Она машинально раскрыла на середине затрепанный томик, но, мельком заглянув в него, захлопнула его и отложила прочь. Печально-грустно улыбнулась чему-то.
– Вы отдохнули б, – сказала Люба. – Не переутомляйтесь…
– Да, голубушка, благодарю. – И Нина Федоровна призналась: – Отчего я эти дни досадовала, злилась на себя (и сейчас жалею сильно) – оттого, что еще посмотрели – вместе с Колей – у вас, в Ленинграде. Иностранный фильм «Это было в сочельник». Что, не видели его? Ну, верно, пронюхали, что не стоящий…
– Вероятно, недосуг был…
– А мою-то бдительность невзначай усыпило такое безобидное название. Я влипла по уши. И горела со стыда: я же, мать, воссиживала рядом с Колей в зрительном зале и заодно с ним глазела на фривольные сценки… Получалось, что я самолично это одобряла… Ну, пока он в коридоре, покажу вам снимки моих взрослых сыновей. – Она вынула из сумочки фотографии и протянула их Любе: – Этот, старший, – Леня. А этот, средний, – Саня. К нему-то мы и едем. – Глубоко вздохнув, она от волнения привстала. Опять села. Пришла в себя. – И, значит, вот Тихон, мой благоверный. Как однажды философствовал, я слышала, один забавненький старик: «У меня детей трое – два офицера и один сын…»
На фотоснимках оба брата были в курсантской форме. У первого, с простоватым крупным лицом, с несколько расплывчатыми чертами, был откровенный и приятный взгляд; у второго же – лицо тоньше, интеллигентнее, с затаенной скрытностью, хотя оба они внешне походили на отца. А тот, еще молодцевато-молодой, серьезно глядел с пожелтевшей карточки, заснятый вместе с доверчиво приклоненной к нему темноглазой девушкой в матроске, т.е. Ниной Федоровной, еще в предвоенное время – в гимнастерке без погон, но с петлицами и портупеей через плечо.
– Моя мать – любительница снимков: копит их, бережет, – простодушно сказала Люба, возвращая фотографии их владелице.
– Ей, должно быть, память дорога, – заступилась Нина Федоровна. – Живой ведь человек.
– Да, занятно: она выудит их из шкатулки, засядет и начнет по-новому разглядывать и комментировать их для меня и брата моего. О, какой веселой и задорной я была! А вот я в год замужества: видите, уже заметно сникла… А это – мой первый ухажер, Денис Петрович. Очаровашка, верно?.. А тут мы – послеблокадные немощи… Накаруселились сполна…

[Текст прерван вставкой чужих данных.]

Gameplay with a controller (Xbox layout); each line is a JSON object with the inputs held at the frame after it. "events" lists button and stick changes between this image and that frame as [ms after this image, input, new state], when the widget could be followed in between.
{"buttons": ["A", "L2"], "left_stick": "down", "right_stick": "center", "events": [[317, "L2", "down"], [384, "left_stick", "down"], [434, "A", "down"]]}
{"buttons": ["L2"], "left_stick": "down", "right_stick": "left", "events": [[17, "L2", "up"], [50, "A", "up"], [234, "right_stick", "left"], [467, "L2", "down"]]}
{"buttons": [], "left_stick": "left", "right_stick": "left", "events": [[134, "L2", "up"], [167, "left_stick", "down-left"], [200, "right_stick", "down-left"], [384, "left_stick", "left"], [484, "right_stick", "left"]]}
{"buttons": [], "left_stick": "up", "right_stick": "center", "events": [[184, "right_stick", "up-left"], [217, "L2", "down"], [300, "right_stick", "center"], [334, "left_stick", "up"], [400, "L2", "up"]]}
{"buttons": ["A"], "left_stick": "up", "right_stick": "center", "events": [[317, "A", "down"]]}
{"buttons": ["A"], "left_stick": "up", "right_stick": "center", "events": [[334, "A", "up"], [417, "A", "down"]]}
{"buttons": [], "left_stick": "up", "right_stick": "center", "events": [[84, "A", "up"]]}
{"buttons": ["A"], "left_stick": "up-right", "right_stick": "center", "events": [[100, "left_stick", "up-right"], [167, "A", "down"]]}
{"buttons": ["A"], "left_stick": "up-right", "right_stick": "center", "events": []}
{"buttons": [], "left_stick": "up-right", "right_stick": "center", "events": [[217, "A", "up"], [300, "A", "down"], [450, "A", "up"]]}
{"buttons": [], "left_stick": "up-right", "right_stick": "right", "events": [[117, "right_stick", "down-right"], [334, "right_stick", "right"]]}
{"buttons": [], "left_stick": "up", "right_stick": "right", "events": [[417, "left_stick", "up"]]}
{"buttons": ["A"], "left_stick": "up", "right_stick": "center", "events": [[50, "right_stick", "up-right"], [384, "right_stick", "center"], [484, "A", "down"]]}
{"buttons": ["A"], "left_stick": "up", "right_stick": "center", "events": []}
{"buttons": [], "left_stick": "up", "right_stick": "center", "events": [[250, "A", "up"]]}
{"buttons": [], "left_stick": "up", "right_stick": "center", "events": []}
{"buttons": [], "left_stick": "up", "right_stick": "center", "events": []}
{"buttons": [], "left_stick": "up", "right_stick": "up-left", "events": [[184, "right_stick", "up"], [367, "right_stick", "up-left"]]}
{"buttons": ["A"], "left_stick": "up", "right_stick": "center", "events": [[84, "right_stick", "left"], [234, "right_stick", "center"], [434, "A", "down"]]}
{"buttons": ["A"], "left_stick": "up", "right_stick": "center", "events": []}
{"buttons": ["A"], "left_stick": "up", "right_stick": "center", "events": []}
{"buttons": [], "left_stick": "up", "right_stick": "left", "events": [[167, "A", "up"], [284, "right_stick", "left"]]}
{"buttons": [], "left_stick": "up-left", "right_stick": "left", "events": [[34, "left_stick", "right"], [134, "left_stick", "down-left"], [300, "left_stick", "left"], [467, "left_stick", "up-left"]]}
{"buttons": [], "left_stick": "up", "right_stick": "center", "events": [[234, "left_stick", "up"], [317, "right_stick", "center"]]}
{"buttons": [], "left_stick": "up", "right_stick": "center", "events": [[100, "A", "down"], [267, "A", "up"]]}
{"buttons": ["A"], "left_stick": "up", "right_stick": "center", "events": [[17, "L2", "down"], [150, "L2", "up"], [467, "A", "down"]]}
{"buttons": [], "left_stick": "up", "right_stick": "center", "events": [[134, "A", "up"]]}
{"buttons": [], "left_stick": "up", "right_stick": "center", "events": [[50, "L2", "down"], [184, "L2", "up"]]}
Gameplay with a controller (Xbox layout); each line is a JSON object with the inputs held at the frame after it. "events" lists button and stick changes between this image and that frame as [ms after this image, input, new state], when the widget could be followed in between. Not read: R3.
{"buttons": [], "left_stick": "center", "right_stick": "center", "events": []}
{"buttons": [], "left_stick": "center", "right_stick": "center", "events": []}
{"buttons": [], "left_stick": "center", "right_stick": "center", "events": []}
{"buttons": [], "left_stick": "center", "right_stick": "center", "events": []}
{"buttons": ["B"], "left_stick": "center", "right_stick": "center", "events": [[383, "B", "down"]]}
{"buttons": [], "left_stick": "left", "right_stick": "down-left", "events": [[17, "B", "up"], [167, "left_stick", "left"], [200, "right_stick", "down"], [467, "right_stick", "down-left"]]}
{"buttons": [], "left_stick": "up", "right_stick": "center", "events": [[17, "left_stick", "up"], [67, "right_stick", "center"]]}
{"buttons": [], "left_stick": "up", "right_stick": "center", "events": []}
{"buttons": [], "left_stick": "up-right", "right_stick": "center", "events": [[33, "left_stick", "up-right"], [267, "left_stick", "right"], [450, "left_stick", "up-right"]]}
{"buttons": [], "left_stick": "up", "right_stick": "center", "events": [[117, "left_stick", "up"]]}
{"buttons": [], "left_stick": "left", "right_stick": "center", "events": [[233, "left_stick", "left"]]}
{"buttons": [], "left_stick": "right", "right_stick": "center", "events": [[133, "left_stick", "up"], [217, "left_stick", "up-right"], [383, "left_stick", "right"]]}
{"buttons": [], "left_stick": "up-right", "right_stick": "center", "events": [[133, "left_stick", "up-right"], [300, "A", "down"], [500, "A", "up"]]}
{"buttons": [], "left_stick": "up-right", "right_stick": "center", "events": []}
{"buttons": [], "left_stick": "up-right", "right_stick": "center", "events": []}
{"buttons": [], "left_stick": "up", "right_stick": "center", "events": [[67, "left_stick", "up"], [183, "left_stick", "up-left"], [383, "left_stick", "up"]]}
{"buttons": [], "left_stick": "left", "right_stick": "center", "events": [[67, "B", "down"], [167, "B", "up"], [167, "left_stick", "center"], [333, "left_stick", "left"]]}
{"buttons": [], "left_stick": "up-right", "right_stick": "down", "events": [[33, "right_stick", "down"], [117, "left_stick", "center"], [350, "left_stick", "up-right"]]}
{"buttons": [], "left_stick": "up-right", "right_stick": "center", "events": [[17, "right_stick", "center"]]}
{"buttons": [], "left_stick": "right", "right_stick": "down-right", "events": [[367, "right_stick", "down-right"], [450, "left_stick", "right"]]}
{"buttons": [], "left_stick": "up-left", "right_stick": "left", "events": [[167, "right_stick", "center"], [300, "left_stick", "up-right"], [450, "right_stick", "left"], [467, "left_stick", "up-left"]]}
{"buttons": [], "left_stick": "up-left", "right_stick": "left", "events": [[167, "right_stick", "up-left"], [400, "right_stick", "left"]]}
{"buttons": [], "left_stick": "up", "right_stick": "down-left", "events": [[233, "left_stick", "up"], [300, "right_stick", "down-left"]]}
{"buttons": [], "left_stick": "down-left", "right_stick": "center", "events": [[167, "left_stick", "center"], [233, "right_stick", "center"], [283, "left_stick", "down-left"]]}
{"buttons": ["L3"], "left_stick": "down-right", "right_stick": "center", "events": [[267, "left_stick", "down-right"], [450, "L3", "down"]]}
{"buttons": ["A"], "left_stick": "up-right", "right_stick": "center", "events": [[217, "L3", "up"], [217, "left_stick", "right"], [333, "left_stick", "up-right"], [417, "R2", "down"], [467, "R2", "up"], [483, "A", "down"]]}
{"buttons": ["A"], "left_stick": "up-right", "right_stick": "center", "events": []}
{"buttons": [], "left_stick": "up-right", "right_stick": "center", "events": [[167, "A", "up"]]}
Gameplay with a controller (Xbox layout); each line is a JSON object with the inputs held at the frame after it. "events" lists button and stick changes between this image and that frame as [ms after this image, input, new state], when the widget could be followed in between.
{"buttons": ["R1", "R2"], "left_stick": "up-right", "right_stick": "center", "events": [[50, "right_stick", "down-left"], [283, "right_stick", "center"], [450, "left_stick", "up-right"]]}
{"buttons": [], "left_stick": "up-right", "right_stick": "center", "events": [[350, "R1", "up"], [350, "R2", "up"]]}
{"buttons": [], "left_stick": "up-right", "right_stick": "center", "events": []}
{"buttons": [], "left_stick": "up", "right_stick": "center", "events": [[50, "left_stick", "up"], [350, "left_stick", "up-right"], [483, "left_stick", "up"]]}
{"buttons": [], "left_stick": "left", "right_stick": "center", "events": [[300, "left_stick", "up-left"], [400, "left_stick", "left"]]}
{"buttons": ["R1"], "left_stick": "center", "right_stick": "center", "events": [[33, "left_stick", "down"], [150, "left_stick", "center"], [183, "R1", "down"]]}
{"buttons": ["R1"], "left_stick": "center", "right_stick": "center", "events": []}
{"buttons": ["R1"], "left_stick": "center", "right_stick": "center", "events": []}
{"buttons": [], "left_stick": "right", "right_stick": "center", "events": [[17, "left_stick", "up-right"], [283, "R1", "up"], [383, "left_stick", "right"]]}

– Да и я с мужем намоталась, понаездилась везде, покуда не осели мы, не обжились по-людски, – сказала Нина Федоровна. – И я, хотя изъездила с ним полстраны, не побывала-таки в Ленинграде! А хотелось на город посмотреть. Ну, и побывали здесь, наконец… Меня доконал ваш сырой климат. Все десять ден подряд над городом висела мочливая погода – и я проболела все.
Вдобавок, поведала она, их насилу поместили (тьма туристов понахлынула) в новой гостинице, по соседству с рестораном и продуктовым магазином. Под гостиничным окном с наираннего и до наипозднего часа гулко скрежетали тормоза машин и тарахтели моторы, – привозили продукты и водку, увозили пустую посуду, тару, – звякали бутылки и брякались ящики; во всю ивановскую кто-то перекликался и переругивался с кем-то, приговаривая мать, и трезвонили голоса и гитары подвыпивших. Поэтому она расклеилась так, что трижды к ней вызывали неотложку. Погостить же у своей давнишней знакомой, Аллы, в двухкомнатной квартире… в элеваторе… не посмела – незачем обременять ее!..
– Позвольте… – удивил Антона каламбур. – В элеваторе?..
– Я Вас озадачила? – И Нина Федоровна пояснила. – Я нахожу, что теперешние узкие многоэтажные коробки поразительно напоминают хлебные элеваторы. У моей же Аллы сейчас главенствует свойство умиляться всему. Она-то так запатриотилась городом – безумно восхищается им. А, по-моему, город как город. Москва все-таки роднее нам. Одно мне непонятно: какая ж жизнь возможна в таком климате? Здесь и солнце, ей-богу, какое-то ненастоящее, скользящее…
– Помилуйте! – обиделась Люба за несправедливый отзыв о Ленинграде, прелести которого приезжая не открыла для себя вследствие, быть может, своего болезненного состояния. – Да были ли Вы где? И что видели?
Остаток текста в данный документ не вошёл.